> TEXT BLOCK
Kigali has been growing fast, particularly over the past three decades. An analysis of Kigali’s spatial expansion from 1987 to 2018 shows an average annual growth rate of approximately 10 per cent. Much of the agricultural land from 1987 was converted into built-up areas, and the city’s forested land was halved. By 2018, the built-up area had expanded by 90 sq km, growing from 25.95 sq km in 1987 to 39.67 sq km in 1999, 76.051 sq km in 2009 and 115.65 sq km in 2018 (Figure 2) (Nduwayezu et al., 2021).

Many residents are displaced as the city expands. Many of those who do not move resettle in unplanned zones because they cannot afford housing in newly developed neighbourhoods. They rather resettle in their vicinities. Notable examples include Nyagatovu, which arose from Kibagabaga’s development, and Budurira from Gasave (Manirakiza, 2015). Currently, peri-urbanisation is active in sectors that still feature rural settings like Gahanga and Masaka in Kicukiro district; Mageragere, Kanyinya and Kigali in Nyarugenge district; and Bumbogo, Rusororo, Jabana, Nduba and Ndera in Gasabo district. The same phenomenon is also taking place in neighbouring districts on the fringes of Kigali, such as Muyumbu, Nyakariro and Nyagasambu in Rwamagana; Karumuna in Bugesera; Runda in Kamonyi; and Kajevuba in Rulindo.

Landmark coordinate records
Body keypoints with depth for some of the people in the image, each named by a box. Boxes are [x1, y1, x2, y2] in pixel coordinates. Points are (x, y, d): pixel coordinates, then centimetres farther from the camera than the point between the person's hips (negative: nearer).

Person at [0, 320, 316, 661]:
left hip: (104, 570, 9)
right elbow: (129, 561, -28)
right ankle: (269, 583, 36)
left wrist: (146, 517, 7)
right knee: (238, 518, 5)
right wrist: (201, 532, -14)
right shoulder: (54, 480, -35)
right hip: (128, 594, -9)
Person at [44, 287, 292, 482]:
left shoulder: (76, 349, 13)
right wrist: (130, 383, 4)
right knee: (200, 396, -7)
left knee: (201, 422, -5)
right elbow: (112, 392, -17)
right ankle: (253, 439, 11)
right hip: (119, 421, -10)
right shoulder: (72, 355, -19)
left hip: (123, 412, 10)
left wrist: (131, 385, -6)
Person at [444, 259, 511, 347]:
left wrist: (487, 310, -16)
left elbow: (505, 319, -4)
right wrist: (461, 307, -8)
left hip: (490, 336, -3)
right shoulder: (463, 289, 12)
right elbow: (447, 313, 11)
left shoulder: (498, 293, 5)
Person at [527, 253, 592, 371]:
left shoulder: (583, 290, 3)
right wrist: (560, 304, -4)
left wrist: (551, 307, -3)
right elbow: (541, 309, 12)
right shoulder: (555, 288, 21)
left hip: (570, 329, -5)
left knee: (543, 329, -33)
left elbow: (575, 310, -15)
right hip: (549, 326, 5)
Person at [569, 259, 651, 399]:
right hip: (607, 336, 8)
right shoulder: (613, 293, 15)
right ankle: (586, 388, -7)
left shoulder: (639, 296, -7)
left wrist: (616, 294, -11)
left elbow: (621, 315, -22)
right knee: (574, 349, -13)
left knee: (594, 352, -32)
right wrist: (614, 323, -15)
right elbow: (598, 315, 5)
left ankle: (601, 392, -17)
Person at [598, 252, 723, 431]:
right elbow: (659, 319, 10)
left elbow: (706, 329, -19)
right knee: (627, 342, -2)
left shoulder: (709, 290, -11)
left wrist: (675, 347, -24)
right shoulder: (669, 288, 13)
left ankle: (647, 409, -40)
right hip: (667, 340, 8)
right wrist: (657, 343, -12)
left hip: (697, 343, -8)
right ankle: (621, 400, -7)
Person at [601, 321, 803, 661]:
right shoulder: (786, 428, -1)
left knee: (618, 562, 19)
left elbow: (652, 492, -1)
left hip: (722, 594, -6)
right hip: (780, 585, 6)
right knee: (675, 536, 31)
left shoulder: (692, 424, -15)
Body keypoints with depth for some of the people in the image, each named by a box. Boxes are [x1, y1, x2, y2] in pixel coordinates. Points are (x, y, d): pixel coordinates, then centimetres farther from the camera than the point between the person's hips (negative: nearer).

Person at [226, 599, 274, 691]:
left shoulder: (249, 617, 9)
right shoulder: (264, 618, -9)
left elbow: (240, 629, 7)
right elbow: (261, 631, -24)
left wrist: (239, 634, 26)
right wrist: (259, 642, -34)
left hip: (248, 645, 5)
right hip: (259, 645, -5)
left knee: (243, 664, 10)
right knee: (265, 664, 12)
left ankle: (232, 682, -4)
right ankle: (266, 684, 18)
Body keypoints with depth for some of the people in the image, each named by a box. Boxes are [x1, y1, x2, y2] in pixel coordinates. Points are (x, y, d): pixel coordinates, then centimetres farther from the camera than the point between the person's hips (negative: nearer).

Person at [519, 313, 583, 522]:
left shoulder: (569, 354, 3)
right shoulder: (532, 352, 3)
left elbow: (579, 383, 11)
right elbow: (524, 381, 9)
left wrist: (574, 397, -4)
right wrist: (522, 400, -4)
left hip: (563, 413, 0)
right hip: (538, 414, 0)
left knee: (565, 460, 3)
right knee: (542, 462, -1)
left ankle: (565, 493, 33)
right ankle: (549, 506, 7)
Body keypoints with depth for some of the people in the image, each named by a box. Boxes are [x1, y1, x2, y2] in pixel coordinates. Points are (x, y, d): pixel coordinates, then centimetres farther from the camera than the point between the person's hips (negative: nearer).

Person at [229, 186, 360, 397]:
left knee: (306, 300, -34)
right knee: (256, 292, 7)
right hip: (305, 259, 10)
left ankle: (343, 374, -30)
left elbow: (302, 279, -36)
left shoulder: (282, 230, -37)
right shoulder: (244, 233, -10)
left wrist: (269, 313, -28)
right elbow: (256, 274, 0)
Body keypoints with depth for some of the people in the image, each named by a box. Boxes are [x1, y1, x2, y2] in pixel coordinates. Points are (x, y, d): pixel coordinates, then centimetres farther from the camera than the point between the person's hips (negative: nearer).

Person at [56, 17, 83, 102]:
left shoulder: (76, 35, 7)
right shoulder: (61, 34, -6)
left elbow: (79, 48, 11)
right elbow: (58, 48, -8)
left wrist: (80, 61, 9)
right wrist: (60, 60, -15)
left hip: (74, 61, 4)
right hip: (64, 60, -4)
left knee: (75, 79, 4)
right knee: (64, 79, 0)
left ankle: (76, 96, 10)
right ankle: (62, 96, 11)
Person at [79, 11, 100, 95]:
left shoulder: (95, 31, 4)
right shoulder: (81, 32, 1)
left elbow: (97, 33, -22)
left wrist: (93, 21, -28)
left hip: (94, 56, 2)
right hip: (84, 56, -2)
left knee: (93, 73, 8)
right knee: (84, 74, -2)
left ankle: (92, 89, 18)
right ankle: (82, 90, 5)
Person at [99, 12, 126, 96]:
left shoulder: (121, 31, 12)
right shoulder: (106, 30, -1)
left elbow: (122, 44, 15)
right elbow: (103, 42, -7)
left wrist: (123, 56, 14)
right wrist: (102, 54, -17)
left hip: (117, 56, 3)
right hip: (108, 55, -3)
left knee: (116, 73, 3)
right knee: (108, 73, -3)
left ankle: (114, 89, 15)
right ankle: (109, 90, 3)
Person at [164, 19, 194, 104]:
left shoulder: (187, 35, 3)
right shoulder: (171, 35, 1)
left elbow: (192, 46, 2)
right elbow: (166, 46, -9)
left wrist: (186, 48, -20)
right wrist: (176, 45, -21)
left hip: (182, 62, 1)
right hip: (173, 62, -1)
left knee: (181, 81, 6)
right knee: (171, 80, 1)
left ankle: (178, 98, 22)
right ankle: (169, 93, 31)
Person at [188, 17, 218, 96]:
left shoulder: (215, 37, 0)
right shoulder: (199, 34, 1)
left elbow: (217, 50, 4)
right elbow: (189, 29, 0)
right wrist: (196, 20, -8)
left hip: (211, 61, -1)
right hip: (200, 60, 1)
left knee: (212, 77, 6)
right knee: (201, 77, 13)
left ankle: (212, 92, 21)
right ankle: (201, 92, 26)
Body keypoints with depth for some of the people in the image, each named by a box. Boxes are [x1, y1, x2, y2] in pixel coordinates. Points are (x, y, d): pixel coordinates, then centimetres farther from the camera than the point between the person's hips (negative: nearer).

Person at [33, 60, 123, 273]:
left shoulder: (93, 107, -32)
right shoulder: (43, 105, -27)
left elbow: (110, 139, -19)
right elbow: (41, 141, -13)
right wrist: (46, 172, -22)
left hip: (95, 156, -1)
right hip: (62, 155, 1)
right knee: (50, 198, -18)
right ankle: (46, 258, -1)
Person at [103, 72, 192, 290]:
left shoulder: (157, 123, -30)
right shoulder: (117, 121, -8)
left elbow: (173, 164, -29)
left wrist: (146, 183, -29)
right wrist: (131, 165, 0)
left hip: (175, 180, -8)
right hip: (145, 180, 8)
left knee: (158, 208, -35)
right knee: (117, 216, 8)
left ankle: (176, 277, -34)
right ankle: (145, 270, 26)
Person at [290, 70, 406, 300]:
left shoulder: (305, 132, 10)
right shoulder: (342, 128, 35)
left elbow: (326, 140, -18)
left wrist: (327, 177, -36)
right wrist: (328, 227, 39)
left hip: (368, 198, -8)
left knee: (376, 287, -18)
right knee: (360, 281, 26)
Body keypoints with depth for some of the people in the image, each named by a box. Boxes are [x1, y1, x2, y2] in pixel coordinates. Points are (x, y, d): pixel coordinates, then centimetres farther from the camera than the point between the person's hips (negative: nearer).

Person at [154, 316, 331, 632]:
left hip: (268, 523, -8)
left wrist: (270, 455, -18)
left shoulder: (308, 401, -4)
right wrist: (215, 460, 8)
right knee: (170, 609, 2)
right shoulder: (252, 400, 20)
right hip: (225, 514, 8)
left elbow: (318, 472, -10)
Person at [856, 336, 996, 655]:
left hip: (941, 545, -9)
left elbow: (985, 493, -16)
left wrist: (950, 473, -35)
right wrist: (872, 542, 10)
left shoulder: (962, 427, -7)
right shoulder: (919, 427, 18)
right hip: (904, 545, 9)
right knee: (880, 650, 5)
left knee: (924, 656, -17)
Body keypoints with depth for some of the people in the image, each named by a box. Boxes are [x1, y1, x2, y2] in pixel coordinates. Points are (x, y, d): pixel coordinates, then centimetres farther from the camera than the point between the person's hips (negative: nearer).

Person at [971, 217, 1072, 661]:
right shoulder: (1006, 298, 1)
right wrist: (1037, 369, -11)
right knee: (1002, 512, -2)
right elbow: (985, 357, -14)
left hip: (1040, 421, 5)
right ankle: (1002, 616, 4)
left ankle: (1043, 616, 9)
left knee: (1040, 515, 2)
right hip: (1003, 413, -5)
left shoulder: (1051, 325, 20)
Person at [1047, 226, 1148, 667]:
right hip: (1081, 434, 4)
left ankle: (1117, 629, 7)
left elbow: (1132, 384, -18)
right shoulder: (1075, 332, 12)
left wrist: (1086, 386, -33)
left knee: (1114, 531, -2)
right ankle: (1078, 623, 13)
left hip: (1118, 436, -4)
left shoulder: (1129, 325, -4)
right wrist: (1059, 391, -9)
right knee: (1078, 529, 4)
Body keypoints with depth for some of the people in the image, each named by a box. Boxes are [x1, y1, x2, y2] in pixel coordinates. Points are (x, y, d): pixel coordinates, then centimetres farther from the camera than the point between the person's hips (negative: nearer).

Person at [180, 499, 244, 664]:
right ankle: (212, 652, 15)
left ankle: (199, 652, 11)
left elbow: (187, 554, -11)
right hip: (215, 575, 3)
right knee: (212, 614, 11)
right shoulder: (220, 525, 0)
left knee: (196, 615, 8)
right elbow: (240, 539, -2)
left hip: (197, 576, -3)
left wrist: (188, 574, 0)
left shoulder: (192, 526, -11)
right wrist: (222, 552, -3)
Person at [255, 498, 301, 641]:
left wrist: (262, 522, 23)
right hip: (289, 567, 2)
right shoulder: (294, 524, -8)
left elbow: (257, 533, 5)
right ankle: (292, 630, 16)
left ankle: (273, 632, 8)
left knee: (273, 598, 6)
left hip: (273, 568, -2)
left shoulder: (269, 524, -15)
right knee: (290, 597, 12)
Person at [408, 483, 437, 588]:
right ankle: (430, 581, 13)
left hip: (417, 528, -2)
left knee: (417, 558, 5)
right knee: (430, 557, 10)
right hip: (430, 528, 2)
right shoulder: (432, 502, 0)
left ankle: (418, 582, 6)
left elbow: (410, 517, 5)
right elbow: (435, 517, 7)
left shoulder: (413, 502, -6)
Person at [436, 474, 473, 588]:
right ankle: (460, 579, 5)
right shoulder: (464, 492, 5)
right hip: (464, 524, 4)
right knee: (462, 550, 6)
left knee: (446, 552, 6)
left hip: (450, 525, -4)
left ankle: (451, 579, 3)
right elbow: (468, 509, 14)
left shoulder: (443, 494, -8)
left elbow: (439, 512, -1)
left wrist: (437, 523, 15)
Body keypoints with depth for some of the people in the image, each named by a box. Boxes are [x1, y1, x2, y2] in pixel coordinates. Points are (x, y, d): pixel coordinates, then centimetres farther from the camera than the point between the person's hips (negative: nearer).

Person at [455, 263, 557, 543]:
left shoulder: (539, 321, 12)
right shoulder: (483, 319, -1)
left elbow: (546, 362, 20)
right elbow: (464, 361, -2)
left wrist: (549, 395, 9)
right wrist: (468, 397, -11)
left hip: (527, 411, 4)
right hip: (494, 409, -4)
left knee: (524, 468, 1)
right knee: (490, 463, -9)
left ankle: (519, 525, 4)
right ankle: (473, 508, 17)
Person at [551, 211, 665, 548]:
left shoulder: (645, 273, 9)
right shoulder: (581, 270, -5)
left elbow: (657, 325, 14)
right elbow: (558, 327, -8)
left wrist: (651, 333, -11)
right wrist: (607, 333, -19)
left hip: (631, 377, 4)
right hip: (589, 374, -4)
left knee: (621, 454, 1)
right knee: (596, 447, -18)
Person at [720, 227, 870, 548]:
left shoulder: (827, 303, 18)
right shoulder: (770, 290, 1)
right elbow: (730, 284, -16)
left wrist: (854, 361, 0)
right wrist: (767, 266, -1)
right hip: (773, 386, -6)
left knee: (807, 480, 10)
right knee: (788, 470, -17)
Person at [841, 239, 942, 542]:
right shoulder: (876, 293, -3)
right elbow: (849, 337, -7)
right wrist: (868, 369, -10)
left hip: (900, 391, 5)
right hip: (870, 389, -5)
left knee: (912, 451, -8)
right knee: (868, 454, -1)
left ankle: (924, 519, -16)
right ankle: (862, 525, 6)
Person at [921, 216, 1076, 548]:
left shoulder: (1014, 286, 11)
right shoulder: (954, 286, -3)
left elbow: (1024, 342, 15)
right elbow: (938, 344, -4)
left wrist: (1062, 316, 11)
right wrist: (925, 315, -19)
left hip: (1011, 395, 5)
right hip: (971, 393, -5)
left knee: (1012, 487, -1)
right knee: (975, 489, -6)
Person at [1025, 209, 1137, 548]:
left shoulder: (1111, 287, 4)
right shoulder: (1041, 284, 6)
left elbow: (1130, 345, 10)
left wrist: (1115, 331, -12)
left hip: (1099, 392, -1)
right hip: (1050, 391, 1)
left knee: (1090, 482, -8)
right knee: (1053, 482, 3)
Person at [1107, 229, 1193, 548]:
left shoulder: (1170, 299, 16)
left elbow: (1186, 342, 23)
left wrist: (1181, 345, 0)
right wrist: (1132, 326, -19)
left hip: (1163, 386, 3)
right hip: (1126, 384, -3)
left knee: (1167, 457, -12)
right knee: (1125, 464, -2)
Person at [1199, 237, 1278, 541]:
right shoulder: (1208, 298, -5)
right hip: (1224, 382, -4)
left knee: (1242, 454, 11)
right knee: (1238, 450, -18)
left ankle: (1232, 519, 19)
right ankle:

> REQUIRED TASKS
**1)** From the passage on Kigali's growth, extract the words starting at "Many residents are" and ending at "Kajevuba in Rulindo.".
**2)** Using the passage on Kigali's growth, decide whether each statement agrees with it. Answer yes or no, and quote the words that settle it. (a) Kigali's built-up area measured 76.051 sq km in 2009. (b) Kigali's forested land doubled over the period studied. (c) Nyagatovu arose from the development of Gasave.
**3)** According to the passage on Kigali's growth, what was the city's average annual growth rate from 1987 to 2018?

> ANSWERS PROVIDED
**1)**
Many residents are displaced as the city expands. Many of those who do not move resettle in unplanned zones because they cannot afford housing in newly developed neighbourhoods. They rather resettle in their vicinities. Notable examples include Nyagatovu, which arose from Kibagabaga’s development, and Budurira from Gasave (Manirakiza, 2015). Currently, peri-urbanisation is active in sectors that still feature rural settings like Gahanga and Masaka in Kicukiro district; Mageragere, Kanyinya and Kigali in Nyarugenge district; and Bumbogo, Rusororo, Jabana, Nduba and Ndera in Gasabo district. The same phenomenon is also taking place in neighbouring districts on the fringes of Kigali, such as Muyumbu, Nyakariro and Nyagasambu in Rwamagana; Karumuna in Bugesera; Runda in Kamonyi; and Kajevuba in Rulindo.

**2)**
(a) Yes: "76.051 sq km in 2009"
(b) No: "the city’s forested land was halved"
(c) No: "Nyagatovu, which arose from Kibagabaga’s development"

**3)** Approximately 10 per cent.